Table 4

Validation statistics for the QAdmissions prediction algorithm in the QResearch and CPRD validation cohorts using (a) the score calculated using the GP-HES-linked data and (b) the score calculated using the GP data alone

	QResearch validation cohort		CPRD validation cohort
	HES-GP linked-data	GP data alone	HES-GP-linked data	GP data alone
Women
ROC statistic	0.773 (0.771 to 0.774)	0.764 (0.762 to 0.766)	0.771 (0.770 to 0.773)	0.764 (0.763 to 0.766)
R² (%)	40.6 (40.2 to 40.9)	37.3 (37.0 to 37.8)	40.5 (40.2 to 40.8)	37.6 (37.3 to 37.9)
D statistic	1.69 (1.68 to 1.70)	1.58 (1.57 to 1.59)	1.69 (1.68 to 1.70)	1.59 (1.58 to 1.60)
Men
ROC statistic	0.776 (0.774 to 0.778)	0.769 (0.767 to 0.771)	0.772 (0.771 to 0.774)	0.767 (0.765 to 0.768)
R² (%)	42.6 (42.2 to 42.9)	39.5 (39.1 to 39.9)	41.9 (41.6 to 42.2)	39.2 (38.9 to 39.5)
D statistic	1.76 (1.75 to 1.78)	1.65 (1.64 to 1.67)	1.74 (1.73 to 1.75)	1.64 (1.63 to 1.65)
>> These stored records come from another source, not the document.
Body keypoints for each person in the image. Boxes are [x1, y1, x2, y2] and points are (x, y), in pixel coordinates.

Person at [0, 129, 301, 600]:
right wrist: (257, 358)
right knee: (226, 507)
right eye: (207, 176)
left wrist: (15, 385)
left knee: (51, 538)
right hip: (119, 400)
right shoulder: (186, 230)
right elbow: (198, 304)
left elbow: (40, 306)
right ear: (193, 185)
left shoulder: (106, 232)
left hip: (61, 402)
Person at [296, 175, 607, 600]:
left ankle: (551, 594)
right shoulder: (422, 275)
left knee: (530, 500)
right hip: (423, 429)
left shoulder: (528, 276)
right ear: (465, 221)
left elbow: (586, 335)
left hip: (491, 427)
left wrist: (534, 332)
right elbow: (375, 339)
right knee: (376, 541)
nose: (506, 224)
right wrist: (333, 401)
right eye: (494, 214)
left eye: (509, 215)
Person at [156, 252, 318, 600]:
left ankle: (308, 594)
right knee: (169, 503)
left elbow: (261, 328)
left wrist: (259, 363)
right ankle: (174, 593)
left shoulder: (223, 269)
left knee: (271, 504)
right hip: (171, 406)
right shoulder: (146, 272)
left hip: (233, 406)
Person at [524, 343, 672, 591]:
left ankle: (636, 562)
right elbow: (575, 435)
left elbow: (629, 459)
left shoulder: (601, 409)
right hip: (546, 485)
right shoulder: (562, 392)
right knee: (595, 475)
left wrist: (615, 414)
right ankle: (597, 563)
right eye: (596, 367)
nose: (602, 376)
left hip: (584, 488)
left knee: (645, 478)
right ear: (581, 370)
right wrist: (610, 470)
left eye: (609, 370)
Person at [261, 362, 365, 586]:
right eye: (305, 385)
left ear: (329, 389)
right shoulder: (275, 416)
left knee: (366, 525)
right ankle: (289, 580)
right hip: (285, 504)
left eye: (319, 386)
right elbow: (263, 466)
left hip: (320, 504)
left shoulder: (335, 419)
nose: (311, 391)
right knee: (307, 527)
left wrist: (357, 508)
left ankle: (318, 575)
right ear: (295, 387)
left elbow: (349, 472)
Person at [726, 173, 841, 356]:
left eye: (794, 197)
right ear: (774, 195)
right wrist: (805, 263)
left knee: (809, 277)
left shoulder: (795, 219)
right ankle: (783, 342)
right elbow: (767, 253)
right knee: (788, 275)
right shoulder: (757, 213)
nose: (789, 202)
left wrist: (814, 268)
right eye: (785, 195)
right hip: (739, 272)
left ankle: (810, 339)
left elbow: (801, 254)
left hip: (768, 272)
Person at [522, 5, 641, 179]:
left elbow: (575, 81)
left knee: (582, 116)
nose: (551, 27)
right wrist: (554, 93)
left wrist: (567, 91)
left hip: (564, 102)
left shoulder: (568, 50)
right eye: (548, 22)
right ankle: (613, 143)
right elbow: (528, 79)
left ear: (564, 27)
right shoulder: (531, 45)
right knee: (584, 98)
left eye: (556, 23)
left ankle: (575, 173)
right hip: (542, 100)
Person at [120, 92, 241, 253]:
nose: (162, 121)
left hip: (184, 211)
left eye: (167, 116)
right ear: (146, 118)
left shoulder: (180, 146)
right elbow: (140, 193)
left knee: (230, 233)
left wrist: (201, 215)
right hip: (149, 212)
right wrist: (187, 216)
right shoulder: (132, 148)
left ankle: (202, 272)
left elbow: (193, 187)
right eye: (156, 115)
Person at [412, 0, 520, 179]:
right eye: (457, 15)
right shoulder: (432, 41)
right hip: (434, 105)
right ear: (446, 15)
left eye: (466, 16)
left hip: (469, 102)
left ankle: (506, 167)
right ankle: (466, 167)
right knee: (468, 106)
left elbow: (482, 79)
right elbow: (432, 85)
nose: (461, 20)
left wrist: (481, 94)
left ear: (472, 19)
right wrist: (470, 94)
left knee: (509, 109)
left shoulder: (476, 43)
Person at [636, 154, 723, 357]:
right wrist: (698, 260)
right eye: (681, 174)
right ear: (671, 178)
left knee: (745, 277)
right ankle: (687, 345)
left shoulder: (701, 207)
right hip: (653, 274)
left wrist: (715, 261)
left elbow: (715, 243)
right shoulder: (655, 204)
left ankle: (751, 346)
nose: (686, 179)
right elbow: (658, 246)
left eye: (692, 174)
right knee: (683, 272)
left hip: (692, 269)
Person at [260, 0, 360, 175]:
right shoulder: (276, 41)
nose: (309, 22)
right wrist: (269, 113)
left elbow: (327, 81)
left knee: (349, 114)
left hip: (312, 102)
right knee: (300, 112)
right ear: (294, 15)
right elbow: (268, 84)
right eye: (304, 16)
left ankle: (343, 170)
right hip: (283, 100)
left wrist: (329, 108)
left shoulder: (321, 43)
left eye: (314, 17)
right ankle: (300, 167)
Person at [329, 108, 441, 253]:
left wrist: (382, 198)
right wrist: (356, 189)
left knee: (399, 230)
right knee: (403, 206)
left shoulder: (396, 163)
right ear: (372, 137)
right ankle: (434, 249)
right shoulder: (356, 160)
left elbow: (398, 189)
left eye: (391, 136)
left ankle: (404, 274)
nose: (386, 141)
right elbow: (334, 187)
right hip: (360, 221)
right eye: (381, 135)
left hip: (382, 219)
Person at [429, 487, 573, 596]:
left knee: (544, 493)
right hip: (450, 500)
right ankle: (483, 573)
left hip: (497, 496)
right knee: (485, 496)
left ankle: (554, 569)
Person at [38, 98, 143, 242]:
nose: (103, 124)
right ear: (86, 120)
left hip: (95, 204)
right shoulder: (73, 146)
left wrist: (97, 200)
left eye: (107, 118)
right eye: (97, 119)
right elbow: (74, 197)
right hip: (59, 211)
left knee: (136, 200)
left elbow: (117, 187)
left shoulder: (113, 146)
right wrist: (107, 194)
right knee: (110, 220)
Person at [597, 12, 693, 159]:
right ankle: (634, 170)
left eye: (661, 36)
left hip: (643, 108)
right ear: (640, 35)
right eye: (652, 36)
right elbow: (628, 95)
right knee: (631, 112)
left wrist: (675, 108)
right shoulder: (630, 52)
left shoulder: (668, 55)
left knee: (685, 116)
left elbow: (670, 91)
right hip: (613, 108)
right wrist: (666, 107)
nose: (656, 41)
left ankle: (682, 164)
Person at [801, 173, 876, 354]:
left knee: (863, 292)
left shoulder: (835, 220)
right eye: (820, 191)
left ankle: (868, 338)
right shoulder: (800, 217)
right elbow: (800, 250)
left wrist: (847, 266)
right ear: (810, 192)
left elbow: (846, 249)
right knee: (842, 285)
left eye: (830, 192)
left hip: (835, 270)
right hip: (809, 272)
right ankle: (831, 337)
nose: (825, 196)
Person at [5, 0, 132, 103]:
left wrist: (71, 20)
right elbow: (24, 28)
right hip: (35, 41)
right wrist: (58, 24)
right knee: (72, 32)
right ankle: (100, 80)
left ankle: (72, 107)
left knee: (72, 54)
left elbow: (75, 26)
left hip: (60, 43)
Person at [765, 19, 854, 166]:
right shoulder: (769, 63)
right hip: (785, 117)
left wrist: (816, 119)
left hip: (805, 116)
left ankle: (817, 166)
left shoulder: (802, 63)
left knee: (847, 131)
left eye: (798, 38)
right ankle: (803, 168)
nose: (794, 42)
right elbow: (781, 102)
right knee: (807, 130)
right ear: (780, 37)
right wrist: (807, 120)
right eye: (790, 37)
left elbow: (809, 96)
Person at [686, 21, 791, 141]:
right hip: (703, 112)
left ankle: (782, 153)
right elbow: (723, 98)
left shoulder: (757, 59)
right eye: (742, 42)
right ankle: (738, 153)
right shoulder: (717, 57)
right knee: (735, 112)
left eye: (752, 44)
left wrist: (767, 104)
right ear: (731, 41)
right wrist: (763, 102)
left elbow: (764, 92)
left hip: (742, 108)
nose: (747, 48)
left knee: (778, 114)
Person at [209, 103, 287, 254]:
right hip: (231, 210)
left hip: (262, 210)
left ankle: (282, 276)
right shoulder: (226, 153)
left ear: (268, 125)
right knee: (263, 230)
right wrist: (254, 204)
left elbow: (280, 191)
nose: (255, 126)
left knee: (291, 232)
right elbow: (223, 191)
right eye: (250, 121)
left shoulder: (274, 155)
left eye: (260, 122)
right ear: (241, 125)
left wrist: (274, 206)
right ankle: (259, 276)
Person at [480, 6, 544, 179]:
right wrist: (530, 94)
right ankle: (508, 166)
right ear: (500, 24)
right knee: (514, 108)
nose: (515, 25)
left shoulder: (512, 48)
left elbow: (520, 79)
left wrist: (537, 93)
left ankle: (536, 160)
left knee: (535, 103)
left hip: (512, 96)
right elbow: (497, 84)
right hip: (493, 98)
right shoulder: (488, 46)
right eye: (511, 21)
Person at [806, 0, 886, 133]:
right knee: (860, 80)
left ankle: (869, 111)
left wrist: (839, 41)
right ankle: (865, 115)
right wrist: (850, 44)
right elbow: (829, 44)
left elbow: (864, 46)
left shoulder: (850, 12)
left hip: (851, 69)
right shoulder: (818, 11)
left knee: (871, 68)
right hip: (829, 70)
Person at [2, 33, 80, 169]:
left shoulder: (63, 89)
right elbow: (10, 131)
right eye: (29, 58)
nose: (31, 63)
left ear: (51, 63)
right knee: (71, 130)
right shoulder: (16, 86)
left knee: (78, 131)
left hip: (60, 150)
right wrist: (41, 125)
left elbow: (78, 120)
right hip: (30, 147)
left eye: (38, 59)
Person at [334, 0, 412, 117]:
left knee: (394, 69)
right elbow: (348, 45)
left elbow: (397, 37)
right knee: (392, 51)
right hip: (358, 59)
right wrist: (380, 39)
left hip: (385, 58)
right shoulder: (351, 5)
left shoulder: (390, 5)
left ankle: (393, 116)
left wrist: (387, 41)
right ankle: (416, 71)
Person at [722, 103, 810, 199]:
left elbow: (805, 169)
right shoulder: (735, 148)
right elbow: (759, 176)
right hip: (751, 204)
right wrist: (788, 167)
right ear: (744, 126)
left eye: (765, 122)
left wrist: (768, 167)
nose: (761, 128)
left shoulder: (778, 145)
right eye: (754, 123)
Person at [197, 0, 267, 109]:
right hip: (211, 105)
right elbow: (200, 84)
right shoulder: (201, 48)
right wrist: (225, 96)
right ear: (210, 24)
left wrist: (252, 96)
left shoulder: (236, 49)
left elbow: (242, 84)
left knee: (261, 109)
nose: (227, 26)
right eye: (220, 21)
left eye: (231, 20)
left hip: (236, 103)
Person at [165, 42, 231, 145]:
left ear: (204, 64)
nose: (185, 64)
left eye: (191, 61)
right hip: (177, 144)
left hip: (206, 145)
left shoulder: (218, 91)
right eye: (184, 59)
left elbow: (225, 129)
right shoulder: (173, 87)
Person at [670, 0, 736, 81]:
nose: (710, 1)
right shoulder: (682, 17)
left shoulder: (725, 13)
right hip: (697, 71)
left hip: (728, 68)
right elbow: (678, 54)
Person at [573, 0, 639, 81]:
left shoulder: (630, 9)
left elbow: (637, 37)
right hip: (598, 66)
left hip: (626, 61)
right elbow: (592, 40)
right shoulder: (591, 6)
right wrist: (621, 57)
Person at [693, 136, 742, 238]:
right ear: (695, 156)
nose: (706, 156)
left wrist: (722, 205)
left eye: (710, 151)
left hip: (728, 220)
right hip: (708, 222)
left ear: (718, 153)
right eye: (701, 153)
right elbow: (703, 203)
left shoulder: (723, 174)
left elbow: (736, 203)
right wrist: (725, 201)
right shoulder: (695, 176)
CPRD, Clinical Practice Research DataLink; HES-GP, hospital episode statistics-general practitioner
Notes on understanding validation statistics: Discrimination is the ability of the risk prediction model to differentiate between patients who experience an admission event during the study and those who do not. This measure is quantified by calculating the area under the receiver operating characteristic curve (ROC) statistic, where a value of 1 represents perfect discrimination.
The D statistic is also a measure of discrimination which is specific to censored survival data. As with the ROC, higher values indicate better discrimination.
R² is another measure specific to censored survival data—it measures explained variation and higher values indicate more variation is explained.